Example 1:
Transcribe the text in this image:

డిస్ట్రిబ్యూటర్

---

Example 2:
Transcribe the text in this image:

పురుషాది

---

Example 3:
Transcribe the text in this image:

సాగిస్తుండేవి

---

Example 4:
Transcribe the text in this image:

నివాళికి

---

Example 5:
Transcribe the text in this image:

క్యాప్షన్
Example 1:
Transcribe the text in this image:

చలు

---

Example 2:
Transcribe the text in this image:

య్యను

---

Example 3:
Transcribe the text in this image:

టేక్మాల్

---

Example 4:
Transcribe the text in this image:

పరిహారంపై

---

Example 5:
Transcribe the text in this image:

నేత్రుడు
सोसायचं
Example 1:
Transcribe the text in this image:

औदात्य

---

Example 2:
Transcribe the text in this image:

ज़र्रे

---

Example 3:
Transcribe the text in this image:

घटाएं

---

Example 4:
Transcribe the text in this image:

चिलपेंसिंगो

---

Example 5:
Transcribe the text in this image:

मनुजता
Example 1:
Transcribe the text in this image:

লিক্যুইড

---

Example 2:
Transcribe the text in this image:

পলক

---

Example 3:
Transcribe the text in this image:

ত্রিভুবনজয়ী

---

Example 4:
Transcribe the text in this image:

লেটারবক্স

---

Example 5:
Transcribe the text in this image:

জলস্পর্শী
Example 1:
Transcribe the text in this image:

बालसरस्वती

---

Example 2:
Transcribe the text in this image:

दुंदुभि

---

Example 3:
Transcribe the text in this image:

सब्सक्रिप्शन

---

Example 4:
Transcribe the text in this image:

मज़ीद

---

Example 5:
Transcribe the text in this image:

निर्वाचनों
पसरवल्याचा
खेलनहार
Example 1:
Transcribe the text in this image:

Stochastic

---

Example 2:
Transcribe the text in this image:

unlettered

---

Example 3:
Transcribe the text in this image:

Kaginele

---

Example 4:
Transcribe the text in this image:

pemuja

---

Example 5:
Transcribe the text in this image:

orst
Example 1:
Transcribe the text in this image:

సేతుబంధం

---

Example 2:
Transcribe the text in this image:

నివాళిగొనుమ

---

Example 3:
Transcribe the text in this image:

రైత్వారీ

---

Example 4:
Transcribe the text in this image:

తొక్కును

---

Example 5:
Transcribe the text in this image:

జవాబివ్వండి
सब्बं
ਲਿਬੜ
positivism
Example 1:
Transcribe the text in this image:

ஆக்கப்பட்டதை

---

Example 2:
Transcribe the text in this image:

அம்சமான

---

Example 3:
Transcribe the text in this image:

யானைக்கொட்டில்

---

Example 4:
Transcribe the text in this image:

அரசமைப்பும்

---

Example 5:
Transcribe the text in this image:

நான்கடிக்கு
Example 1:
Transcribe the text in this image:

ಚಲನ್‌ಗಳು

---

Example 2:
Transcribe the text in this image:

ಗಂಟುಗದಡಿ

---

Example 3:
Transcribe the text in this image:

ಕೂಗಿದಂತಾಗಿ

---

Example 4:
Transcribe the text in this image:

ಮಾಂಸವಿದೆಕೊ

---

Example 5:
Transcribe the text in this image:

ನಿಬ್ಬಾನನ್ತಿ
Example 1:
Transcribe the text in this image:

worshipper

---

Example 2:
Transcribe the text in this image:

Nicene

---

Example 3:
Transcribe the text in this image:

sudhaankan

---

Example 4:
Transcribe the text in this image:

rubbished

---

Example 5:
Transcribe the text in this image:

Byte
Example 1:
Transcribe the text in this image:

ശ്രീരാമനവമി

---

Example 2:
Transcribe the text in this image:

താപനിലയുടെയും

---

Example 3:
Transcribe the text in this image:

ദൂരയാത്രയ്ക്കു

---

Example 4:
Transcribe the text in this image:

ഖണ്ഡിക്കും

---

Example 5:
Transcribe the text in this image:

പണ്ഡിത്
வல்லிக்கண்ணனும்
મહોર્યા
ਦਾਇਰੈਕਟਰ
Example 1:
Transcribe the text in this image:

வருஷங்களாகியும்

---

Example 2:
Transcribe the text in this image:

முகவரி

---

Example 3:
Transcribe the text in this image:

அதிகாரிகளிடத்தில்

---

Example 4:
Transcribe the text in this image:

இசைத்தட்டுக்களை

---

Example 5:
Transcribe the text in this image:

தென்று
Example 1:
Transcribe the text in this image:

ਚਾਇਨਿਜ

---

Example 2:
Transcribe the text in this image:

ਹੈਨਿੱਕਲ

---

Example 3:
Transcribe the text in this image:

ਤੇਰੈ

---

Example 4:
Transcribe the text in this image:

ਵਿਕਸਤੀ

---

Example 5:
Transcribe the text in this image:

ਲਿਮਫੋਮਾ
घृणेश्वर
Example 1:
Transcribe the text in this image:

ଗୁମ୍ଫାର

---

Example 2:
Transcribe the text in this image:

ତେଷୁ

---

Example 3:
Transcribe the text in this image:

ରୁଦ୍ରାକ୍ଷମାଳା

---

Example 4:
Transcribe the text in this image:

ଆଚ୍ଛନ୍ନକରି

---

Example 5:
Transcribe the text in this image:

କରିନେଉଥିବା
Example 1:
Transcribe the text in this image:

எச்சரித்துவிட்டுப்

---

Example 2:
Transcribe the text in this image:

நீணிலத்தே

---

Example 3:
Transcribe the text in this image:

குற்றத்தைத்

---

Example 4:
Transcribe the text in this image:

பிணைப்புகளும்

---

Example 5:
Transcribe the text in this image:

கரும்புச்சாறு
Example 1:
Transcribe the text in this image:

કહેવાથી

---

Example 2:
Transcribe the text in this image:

▬▬▬▬▬▬▬▬▬▬

Could the entire listing be reproduced without any alteration?

Example 1:
Transcribe the text in this image:

డిస్ట్రిబ్యూటర్

---

Example 2:
Transcribe the text in this image:

పురుషాది

---

Example 3:
Transcribe the text in this image:

సాగిస్తుండేవి

---

Example 4:
Transcribe the text in this image:

నివాళికి

---

Example 5:
Transcribe the text in this image:

క్యాప్షన్
Example 1:
Transcribe the text in this image:

చలు

---

Example 2:
Transcribe the text in this image:

య్యను

---

Example 3:
Transcribe the text in this image:

టేక్మాల్

---

Example 4:
Transcribe the text in this image:

పరిహారంపై

---

Example 5:
Transcribe the text in this image:

నేత్రుడు
सोसायचं
Example 1:
Transcribe the text in this image:

औदात्य

---

Example 2:
Transcribe the text in this image:

ज़र्रे

---

Example 3:
Transcribe the text in this image:

घटाएं

---

Example 4:
Transcribe the text in this image:

चिलपेंसिंगो

---

Example 5:
Transcribe the text in this image:

मनुजता
Example 1:
Transcribe the text in this image:

লিক্যুইড

---

Example 2:
Transcribe the text in this image:

পলক

---

Example 3:
Transcribe the text in this image:

ত্রিভুবনজয়ী

---

Example 4:
Transcribe the text in this image:

লেটারবক্স

---

Example 5:
Transcribe the text in this image:

জলস্পর্শী
Example 1:
Transcribe the text in this image:

बालसरस्वती

---

Example 2:
Transcribe the text in this image:

दुंदुभि

---

Example 3:
Transcribe the text in this image:

सब्सक्रिप्शन

---

Example 4:
Transcribe the text in this image:

मज़ीद

---

Example 5:
Transcribe the text in this image:

निर्वाचनों
पसरवल्याचा
खेलनहार
Example 1:
Transcribe the text in this image:

Stochastic

---

Example 2:
Transcribe the text in this image:

unlettered

---

Example 3:
Transcribe the text in this image:

Kaginele

---

Example 4:
Transcribe the text in this image:

pemuja

---

Example 5:
Transcribe the text in this image:

orst
Example 1:
Transcribe the text in this image:

సేతుబంధం

---

Example 2:
Transcribe the text in this image:

నివాళిగొనుమ

---

Example 3:
Transcribe the text in this image:

రైత్వారీ

---

Example 4:
Transcribe the text in this image:

తొక్కును

---

Example 5:
Transcribe the text in this image:

జవాబివ్వండి
सब्बं
ਲਿਬੜ
positivism
Example 1:
Transcribe the text in this image:

ஆக்கப்பட்டதை

---

Example 2:
Transcribe the text in this image:

அம்சமான

---

Example 3:
Transcribe the text in this image:

யானைக்கொட்டில்

---

Example 4:
Transcribe the text in this image:

அரசமைப்பும்

---

Example 5:
Transcribe the text in this image:

நான்கடிக்கு
Example 1:
Transcribe the text in this image:

ಚಲನ್‌ಗಳು

---

Example 2:
Transcribe the text in this image:

ಗಂಟುಗದಡಿ

---

Example 3:
Transcribe the text in this image:

ಕೂಗಿದಂತಾಗಿ

---

Example 4:
Transcribe the text in this image:

ಮಾಂಸವಿದೆಕೊ

---

Example 5:
Transcribe the text in this image:

ನಿಬ್ಬಾನನ್ತಿ
Example 1:
Transcribe the text in this image:

worshipper

---

Example 2:
Transcribe the text in this image:

Nicene

---

Example 3:
Transcribe the text in this image:

sudhaankan

---

Example 4:
Transcribe the text in this image:

rubbished

---

Example 5:
Transcribe the text in this image:

Byte
Example 1:
Transcribe the text in this image:

ശ്രീരാമനവമി

---

Example 2:
Transcribe the text in this image:

താപനിലയുടെയും

---

Example 3:
Transcribe the text in this image:

ദൂരയാത്രയ്ക്കു

---

Example 4:
Transcribe the text in this image:

ഖണ്ഡിക്കും

---

Example 5:
Transcribe the text in this image:

പണ്ഡിത്
வல்லிக்கண்ணனும்
મહોર્યા
ਦਾਇਰੈਕਟਰ
Example 1:
Transcribe the text in this image:

வருஷங்களாகியும்

---

Example 2:
Transcribe the text in this image:

முகவரி

---

Example 3:
Transcribe the text in this image:

அதிகாரிகளிடத்தில்

---

Example 4:
Transcribe the text in this image:

இசைத்தட்டுக்களை

---

Example 5:
Transcribe the text in this image:

தென்று
Example 1:
Transcribe the text in this image:

ਚਾਇਨਿਜ

---

Example 2:
Transcribe the text in this image:

ਹੈਨਿੱਕਲ

---

Example 3:
Transcribe the text in this image:

ਤੇਰੈ

---

Example 4:
Transcribe the text in this image:

ਵਿਕਸਤੀ

---

Example 5:
Transcribe the text in this image:

ਲਿਮਫੋਮਾ
घृणेश्वर
Example 1:
Transcribe the text in this image:

ଗୁମ୍ଫାର

---

Example 2:
Transcribe the text in this image:

ତେଷୁ

---

Example 3:
Transcribe the text in this image:

ରୁଦ୍ରାକ୍ଷମାଳା

---

Example 4:
Transcribe the text in this image:

ଆଚ୍ଛନ୍ନକରି

---

Example 5:
Transcribe the text in this image:

କରିନେଉଥିବା
Example 1:
Transcribe the text in this image:

எச்சரித்துவிட்டுப்

---

Example 2:
Transcribe the text in this image:

நீணிலத்தே

---

Example 3:
Transcribe the text in this image:

குற்றத்தைத்

---

Example 4:
Transcribe the text in this image:

பிணைப்புகளும்

---

Example 5:
Transcribe the text in this image:

கரும்புச்சாறு
Example 1:
Transcribe the text in this image:

કહેવાથી

---

Example 2:
Transcribe the text in this image:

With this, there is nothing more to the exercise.